India Responds to Subsidy Critics with More Subsidies

March 9, 2015
American Sugar Alliance | http://goo.gl/nbNdSy
 

The global sugar community chastised India when it announced export subsidies last year that seem to be in clear violation of WTO rules. Those subsidies, which were set at $53 a ton in February and increased to $54 a ton later in the year, helped the country offload 2.8 million tons onto the already depressed global market in 2014.

India responded to the international criticism by upping the subsidy to $64 a ton in 2015.

And India’s sugar industry responded to the big subsidy boost…by criticizing the government for taking too long to write the latest bailout check.

A Feb. 24 Reuters article quoted one commodity trading company in India saying:

“We have nearly missed the bus as the government took a long time to approve the subsidy. There is plenty of sugar and supplies from Brazil will arrive in April.”

Apparently, India’s special interests are mad that their heavily subsidized product may have fewer buyers because Brazil’s heavily subsidized sugar will hit the market before theirs.

So how should a market-manipulating, government-run system respond to criticism at home? The same way it responds to criticism abroad: with more subsidies, of course.

According to the same Reuters article:

“To help mills, India’s top sugar-producing state of Maharashtra is considering an extra 1,000 rupees ($16) per tonne subsidy for exports of raw sugar.

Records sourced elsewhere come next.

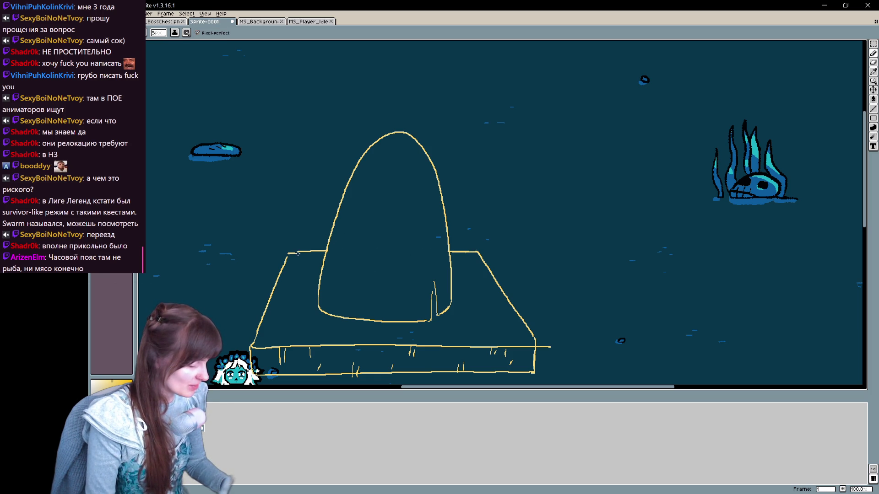
left_click_drag(253, 344, 336, 247)
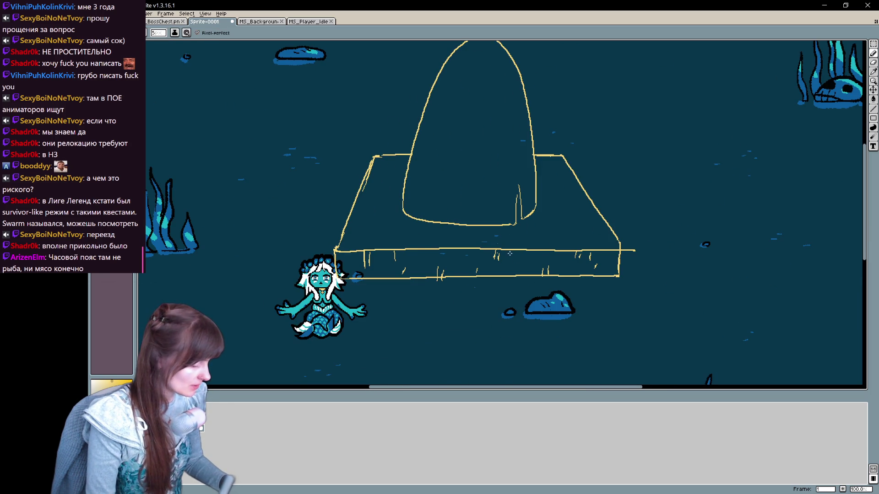
left_click_drag(635, 251, 623, 251)
key("b")
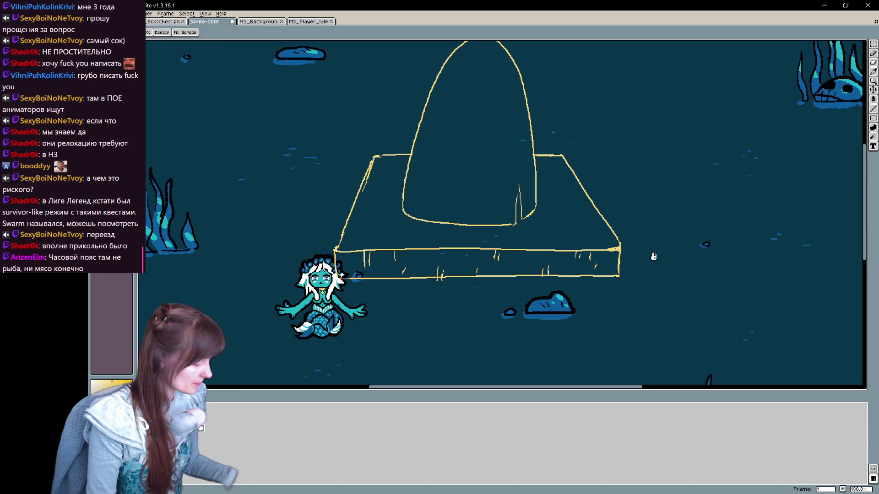
left_click_drag(591, 278, 620, 273)
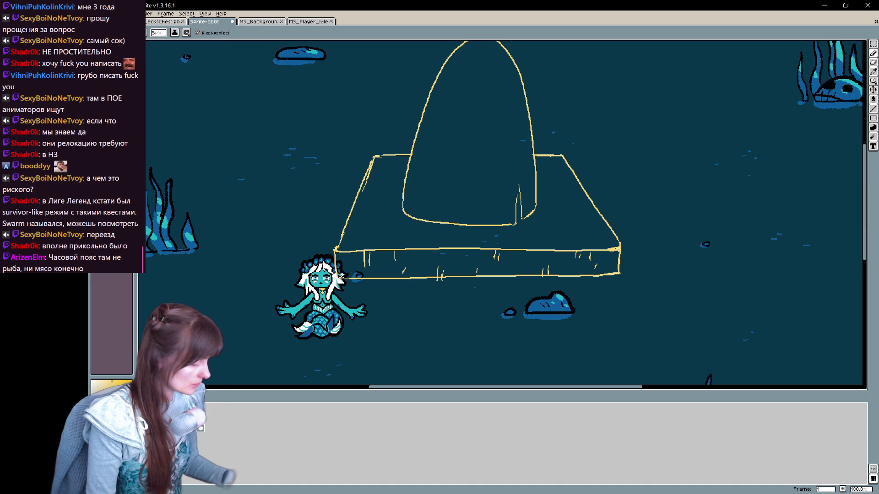
key("space")
mouse_move(572, 235)
left_mouse_down()
mouse_move(588, 241)
mouse_move(522, 243)
left_mouse_up()
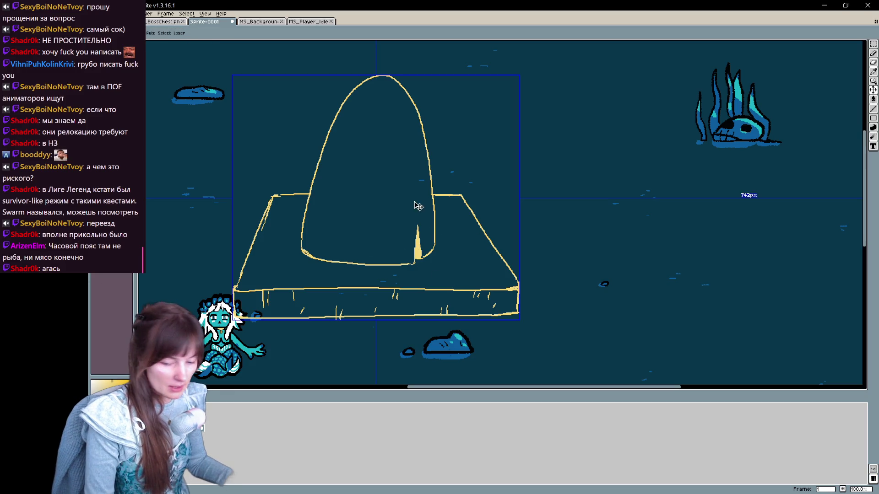
Draw the eye's lower and upper lids on the shrine cone's face
left_click_drag(331, 204, 415, 199)
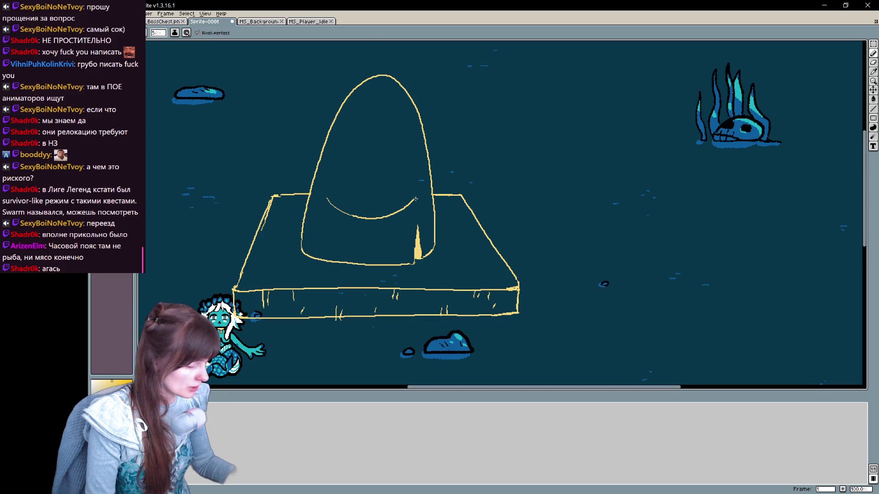
key("ctrl+z")
left_click_drag(328, 197, 407, 180)
key("ctrl+z")
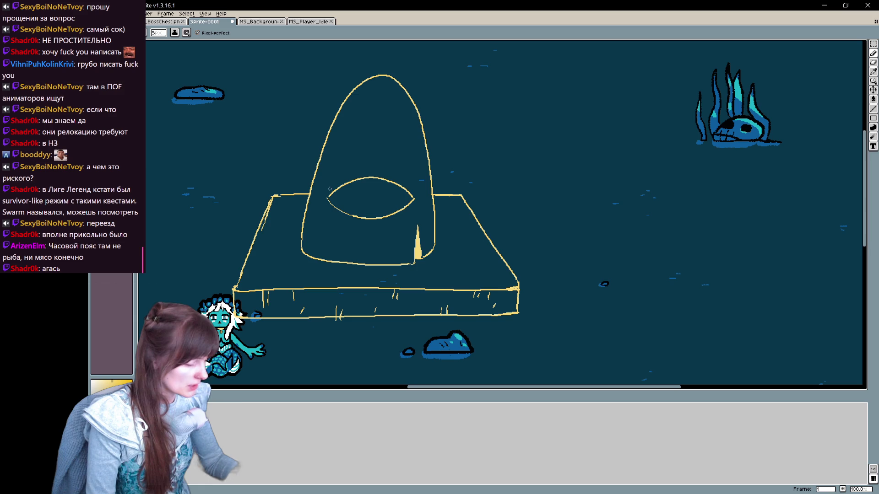
Add lashes around the eye and a round pupil inside it
left_click_drag(400, 171, 419, 190)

“Maharashtra, which accounts for more than a third of India’s sugar production, is likely to approve the incentive in a week, said a government source who declined to be named as he is not authorised to talk to the media.”

The new state-based subsidy was officially approved last week, according to an article by an Indian news site, Daily News and Analysis. One happy farmer explained to the outlet, “The excessive sugar can be exported [and] farmers will get good rates by exporting it.”

Of course with a combined subsidy of $80 a ton, it’s hard not to get a good rate for exporting. And it’s hard not to depress prices for everyone else in the world.

These stories, and dozens more like them chronicling the massive run-up in global sugar subsidies, can be found on a new web page recently unveiled by the American Sugar Alliance (ASA).

ASA posted the site as part of its campaign to eradicate market distorting sugar policies around the world so that a free market can form.